How I learned to stop worrying and love the belly-bomb at Sequoia Burger

I had a doctor friend years ago who hyped me to the secret portent of the expression “Everything in moderation.”

Most people, he would say, focus on the moderation part, as a warning about the dangers of excessive consumption—but almost nobody tunes into the positive, permissive message that’s also embedded in the maxim: If you can swing the moderation part of the deal, then you can have everything.

I mentioned this to my doctor recently, and he thought it would make a great bumper sticker. Our discussion centered on a glass of wine now and again, but the notion extends to everything and includes such things as the occasional bag of nasty corporate potato chips. Well, maybe not everything, since you don’t hear much talk about moderate heroin users. Just a taste for me, thanks. I don’t think so.

But when it comes to the simple pleasures of a roadside hamburger shack, exemplified by Sequoia Burgers on the outskirts of Sebastopol, it’s totally apt, and Sequoia gives you ample opportunity to explore your inner moderate. I’m not saying you should vote for Hillary Clinton—only that a moderate hike in rich people’s taxes will deliver everything that Bernie Sanders promises, with fries. Sequoia is to Bernie Sanders what the French Laundry is to Hillary. Both have their place; the difference is whether you’re going to spend a few bucks or a few hundred bucks for dinner.

This old burger shack has been here for decades, and is what you’d expect of it, nothing more, nothing less. It is scrappy perfection: a menu heavy on the hamburger, the fries, the onion rings and top-notch milkshakes concocted from real ice cream. For décor, a couple of tables out front under an umbrella, a bunch of semi-outdoor seating options in the back. A bench on which to wait for your order. Flames on the grill and a superhero mascot dressed in red and white with a hamburger head. It’s awesome.

The Sequoia burger ($6.99) gives an opportunity to roll with the moderation—or to be a disgusting pig at the trough of your own disordered devise. Diners at the step-up-and-order window have a choice: single, double or triple hamburger patty. The single appears to be a bit scant and could get lost amid a veritable pasture of shredded lettuce planted on the big, ensconcing bun. The triple, that’s totally immoderate and might be linked to the word “bypass” if you have too many of them. And so the double patty it is. The double’s perfect portion of beef syncs nicely with the slathery fixings—the mayo, mustard, ketchup, pickles, onions and tomatoes.

Here’s a thought: Sit outside with your plastic platter on a warm evening and watch the traffic zoom by on Highway 116. Feral Cheryl and her boyfriend might be at the adjoining picnic table, stoned off their butts and contemplating a corn dog with a wide-eyed wonder usually reserved for the northern lights.
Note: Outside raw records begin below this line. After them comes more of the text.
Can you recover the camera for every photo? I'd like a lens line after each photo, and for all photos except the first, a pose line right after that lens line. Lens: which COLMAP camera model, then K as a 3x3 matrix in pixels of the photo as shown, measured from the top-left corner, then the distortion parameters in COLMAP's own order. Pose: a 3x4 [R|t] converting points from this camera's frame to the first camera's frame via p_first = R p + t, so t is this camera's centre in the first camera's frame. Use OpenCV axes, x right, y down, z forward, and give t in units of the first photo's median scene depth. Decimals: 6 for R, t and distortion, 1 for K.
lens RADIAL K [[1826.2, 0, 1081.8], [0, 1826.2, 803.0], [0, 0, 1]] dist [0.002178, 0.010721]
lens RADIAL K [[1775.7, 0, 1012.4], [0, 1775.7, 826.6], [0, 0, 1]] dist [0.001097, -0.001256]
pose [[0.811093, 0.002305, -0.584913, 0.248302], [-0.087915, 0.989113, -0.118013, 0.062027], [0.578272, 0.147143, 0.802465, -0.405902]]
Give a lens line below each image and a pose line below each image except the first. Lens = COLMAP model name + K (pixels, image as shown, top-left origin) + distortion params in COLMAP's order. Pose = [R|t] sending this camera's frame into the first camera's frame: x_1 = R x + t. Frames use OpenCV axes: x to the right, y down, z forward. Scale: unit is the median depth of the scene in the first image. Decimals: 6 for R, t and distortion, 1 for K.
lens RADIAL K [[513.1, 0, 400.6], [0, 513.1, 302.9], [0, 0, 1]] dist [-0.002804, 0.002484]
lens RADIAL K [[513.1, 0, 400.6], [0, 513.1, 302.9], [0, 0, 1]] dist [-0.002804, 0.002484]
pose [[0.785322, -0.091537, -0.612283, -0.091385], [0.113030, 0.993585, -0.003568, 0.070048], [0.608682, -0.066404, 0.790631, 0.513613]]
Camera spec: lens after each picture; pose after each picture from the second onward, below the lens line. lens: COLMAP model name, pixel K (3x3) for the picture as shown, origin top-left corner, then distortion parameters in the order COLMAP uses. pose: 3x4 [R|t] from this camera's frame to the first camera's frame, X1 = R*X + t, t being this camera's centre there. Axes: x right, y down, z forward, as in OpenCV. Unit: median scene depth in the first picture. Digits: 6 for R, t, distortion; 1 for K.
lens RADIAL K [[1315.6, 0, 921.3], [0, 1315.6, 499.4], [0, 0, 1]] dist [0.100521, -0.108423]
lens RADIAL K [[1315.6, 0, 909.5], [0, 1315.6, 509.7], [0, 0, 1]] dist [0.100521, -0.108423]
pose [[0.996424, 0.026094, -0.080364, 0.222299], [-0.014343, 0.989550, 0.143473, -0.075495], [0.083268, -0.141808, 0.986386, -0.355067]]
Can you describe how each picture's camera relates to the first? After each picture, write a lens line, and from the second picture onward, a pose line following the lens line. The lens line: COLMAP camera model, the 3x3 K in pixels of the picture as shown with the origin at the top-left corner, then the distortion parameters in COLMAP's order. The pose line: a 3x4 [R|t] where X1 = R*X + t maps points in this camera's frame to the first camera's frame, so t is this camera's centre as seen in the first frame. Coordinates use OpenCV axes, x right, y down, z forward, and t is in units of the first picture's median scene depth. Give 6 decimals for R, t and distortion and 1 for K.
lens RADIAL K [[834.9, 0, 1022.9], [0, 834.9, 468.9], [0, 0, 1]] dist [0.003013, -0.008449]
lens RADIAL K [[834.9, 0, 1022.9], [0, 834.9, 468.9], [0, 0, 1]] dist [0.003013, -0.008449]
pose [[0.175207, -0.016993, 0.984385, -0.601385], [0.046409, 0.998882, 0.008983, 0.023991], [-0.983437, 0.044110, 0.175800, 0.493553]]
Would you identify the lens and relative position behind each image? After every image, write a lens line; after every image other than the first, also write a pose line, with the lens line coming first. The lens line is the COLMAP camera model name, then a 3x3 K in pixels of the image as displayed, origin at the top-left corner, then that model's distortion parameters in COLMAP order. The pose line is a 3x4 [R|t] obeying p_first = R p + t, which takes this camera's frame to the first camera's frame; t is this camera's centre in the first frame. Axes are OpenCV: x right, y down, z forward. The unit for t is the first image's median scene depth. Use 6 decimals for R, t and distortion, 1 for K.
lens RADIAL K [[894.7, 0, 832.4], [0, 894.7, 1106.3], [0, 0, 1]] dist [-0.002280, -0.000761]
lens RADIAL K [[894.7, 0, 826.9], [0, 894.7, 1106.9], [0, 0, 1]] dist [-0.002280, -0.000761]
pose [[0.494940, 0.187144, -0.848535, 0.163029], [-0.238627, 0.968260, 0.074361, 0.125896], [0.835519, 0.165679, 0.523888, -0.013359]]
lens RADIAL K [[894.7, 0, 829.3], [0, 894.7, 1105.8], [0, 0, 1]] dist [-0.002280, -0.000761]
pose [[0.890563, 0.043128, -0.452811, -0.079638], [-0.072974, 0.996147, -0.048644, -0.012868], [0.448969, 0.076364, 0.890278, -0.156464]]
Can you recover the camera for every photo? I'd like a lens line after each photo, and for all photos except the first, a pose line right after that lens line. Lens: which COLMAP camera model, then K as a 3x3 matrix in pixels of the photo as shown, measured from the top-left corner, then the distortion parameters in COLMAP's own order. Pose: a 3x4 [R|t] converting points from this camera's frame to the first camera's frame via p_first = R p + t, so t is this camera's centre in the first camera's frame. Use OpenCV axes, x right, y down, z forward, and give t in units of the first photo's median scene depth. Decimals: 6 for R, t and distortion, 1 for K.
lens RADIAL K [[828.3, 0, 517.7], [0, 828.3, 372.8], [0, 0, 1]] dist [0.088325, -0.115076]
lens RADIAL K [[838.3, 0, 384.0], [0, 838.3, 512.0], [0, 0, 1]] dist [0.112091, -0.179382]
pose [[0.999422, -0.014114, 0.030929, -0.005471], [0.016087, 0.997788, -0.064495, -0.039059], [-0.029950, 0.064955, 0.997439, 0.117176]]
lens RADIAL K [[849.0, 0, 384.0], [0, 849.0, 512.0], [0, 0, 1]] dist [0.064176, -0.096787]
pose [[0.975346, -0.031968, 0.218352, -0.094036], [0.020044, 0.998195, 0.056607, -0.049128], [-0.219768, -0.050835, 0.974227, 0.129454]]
Very entertaining. Look, there goes a Korbel Champagne pickup truck on 116, hinting at the totes luxury that lies beyond and around this most simple of burger joints, with all its prosaic pleasures.

Order a small portion of the onion rings ($3.99) and leave a few on your plate. Them things will kill you. Consider taking a pass on the Ranch dressing offered with rings; I found it to be weirdly tangy—I think it’s supposed to be garlicky.

As for the fries ($4.25), I’ve seen the pictures and I’ve read the Yelp reviews. At Sequoia Burger, to order the large fries is to order the invasion of Iran: an impossible and foolhardy task fraught with peril—of overextension, of the immoderate temptation to belly-bomb yourself into oblivion in defense of Western gluttony. There are also garlic fries.

The true test of a burger-and-shake experience is, how do you feel in the morning? Or, 20 minutes after you get back in the car and hit the road? Do you hate yourself? At Sequoia, while the threat of a burger-and-shake belly-bomb is always at hand, if you order wisely, order moderately, you’ll have no regrets. I felt clean and energized after wolfing back the burger and a chocolate milkshake ($4.75), no greasy-spoon hangover, no slobbering meat coma halfway out of Petaluma.

For those of a truly moderate, if not vegetarian persuasion, there’s a quartet of lighter-fare menu options that include a turkey burger ($6.50), a fishwich ($6.50), a garden burger ($6.50) and a bunless deal presented as the low-carb burger ($6.99). Or try the Sequoia chicken sandwich ($7.50) and say hello to some avocado and bacon as you say goodbye to all that talk about moderation and commune with your inner fatso.